И всё осталось, как было. Никаких громад домов, ни моста, ни дорожек в парковой зоне. Ванька изумлённо озирался.
— Смотри-ка, выселок нет, — сказал вдруг один из борисовских.
— И Дома Культуры не видать, — поддакнул другой.
— Кажись, мы куда-то не туда перешли, — шепнул Ванька другу.
— Ага, точняк. Больше на наше похоже, но тоже не очень.
— Мальчики, куда нас теперь занесло? — испуганно спросила Таня.
— Э, Мельник, куда нас затащил? — Колька храбрился, делал бодрый вид, но в глазах засел страх.
— Так вы не верили, пожалуйста. Проверяйте, — усмехнулся Ванька. Его охватил весёлый азарт. Дорогу назад он знал, а эти, пускай боятся.
— Я домой хочу, — залепетал самый маленький из борисовских, готовясь захныкать.
— Чего это вы? Забоялись никак? А щас, как местные выйдут из вон тех домов, а? Будете права качать? — Ванька совсем разошёлся. Таня и Андрейка удивлённо глядели на него.
Колька хмуро огляделся.
— Ладно, ваша взяла. Давайте назад вертаться. Не нравится мне тут.
— И можно будет нам лазить у вас и не будете к нам приставать? — скорее надо было выторговать выгодные условия.
— Не будем.
— И перед Таней извинишься? — Ванька обнаглел.
Колька со злостью взглянул на него. Тут во дворах залаяла собака. Колька вздрогнул, оглянулся. Буркнул в сторону Тани:
— Извини.
— Идёт! Давайте, парни. Пойдёмте за мной.
Ванька двинул в сторону от Борисова, на другой берег. Он быстро понял, что попали они теперь не вперёд по времени, а шагнули назад. Было ли наличие борисовских тому причиной, погода или день недели, он не знал. Но знал, что наделают они серьёзный переполох этом мире и, как не любопытно ему было (да и в глазах Андрейки читался азарт), слово надо было держать. Да и, с другой стороны, не хотелось ему такой оравой таскаться по «незнакомым» местам. Но вот ориентироваться в этом мире прошлого было гораздо проще. Деревьев было побольше, а полей поменьше. Но всё читалось и просматривалось привычно. Разве что дома стояли не совсем там. А в не которых местах и вовсе был лес.
— Лучше не рисковать. Столкновения с местными нам ни к чему. Надо идти к шипиловской плотине. Там и выведу, — пояснил он остальным. — Поэтому по этому берегу пойдём.
— Так это ж до чёрта идти! — план Кольке не понравился.

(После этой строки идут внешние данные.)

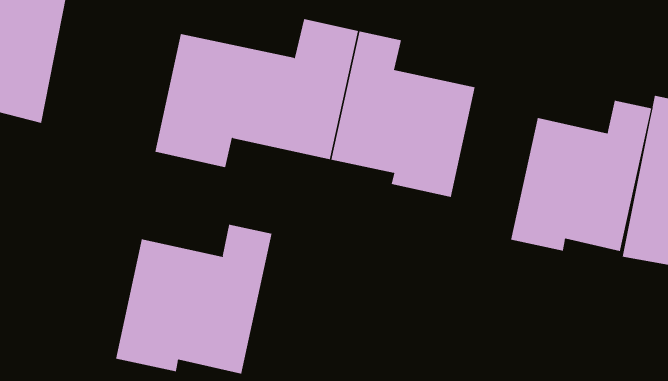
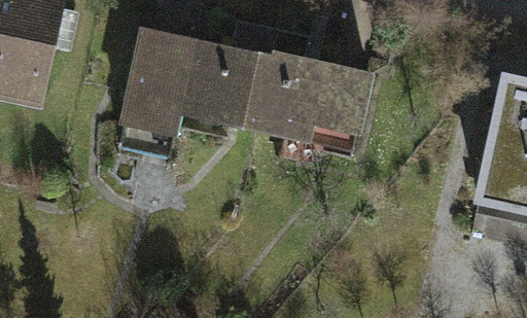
building: [511,100,652,252] -> none
building: [115,224,272,374] -> none

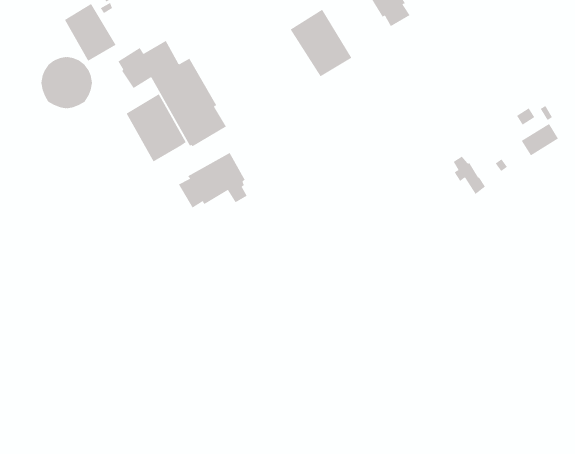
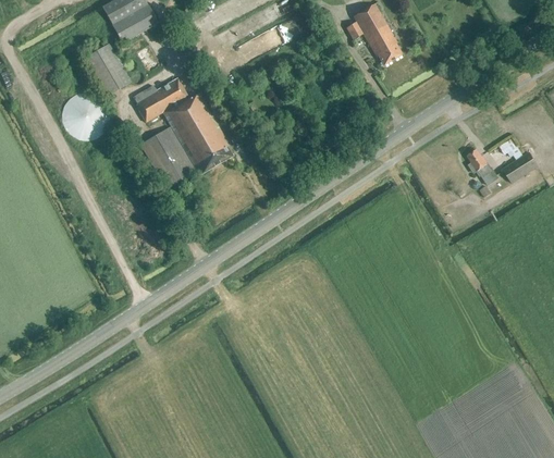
building: [290,9,352,77] -> none
building: [178,152,247,209] -> none
building: [453,156,486,195] -> [467,149,497,185]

— Не, ну ты можешь по этому берегу, я не заставляю, — усмехнулся Ванька.
— Да не, я так… Пойдёмте, что ли, парни? — спесь с Кольки давно слетела.
— Ты чего-то, Колян, совсем оробел, — поддел его Андрейка.
— Ладно, потом поговорим, — озлобился Иванов.
— Поговорим, поговорим, ага.
Они шли то по самому берегу, то облазили крутые места по леску. Поглядывали на другую сторону, узнавая и не узнавая.
— Да, деревьев-то тут поболе, — отметил Ванька, остановившись и вглядываясь через пруд.
— И сами деревья большие такие, — согласился Андрейка. — Интересно в деревню всё же пролезть.
— Интересно, но, видишь, опять не в этот раз, — Ванька кивнул на «нагрузку». Борисовские, расхристанные, перемазанные, устало плелись сзади. — Тань, ты как?
Таня понуро и молча брела вместе со всеми. Многовато было для неё сегодня событий. И не самых приятных. Куда подевалось былое высокомерие и надменность. Сейчас она хотела опять домой.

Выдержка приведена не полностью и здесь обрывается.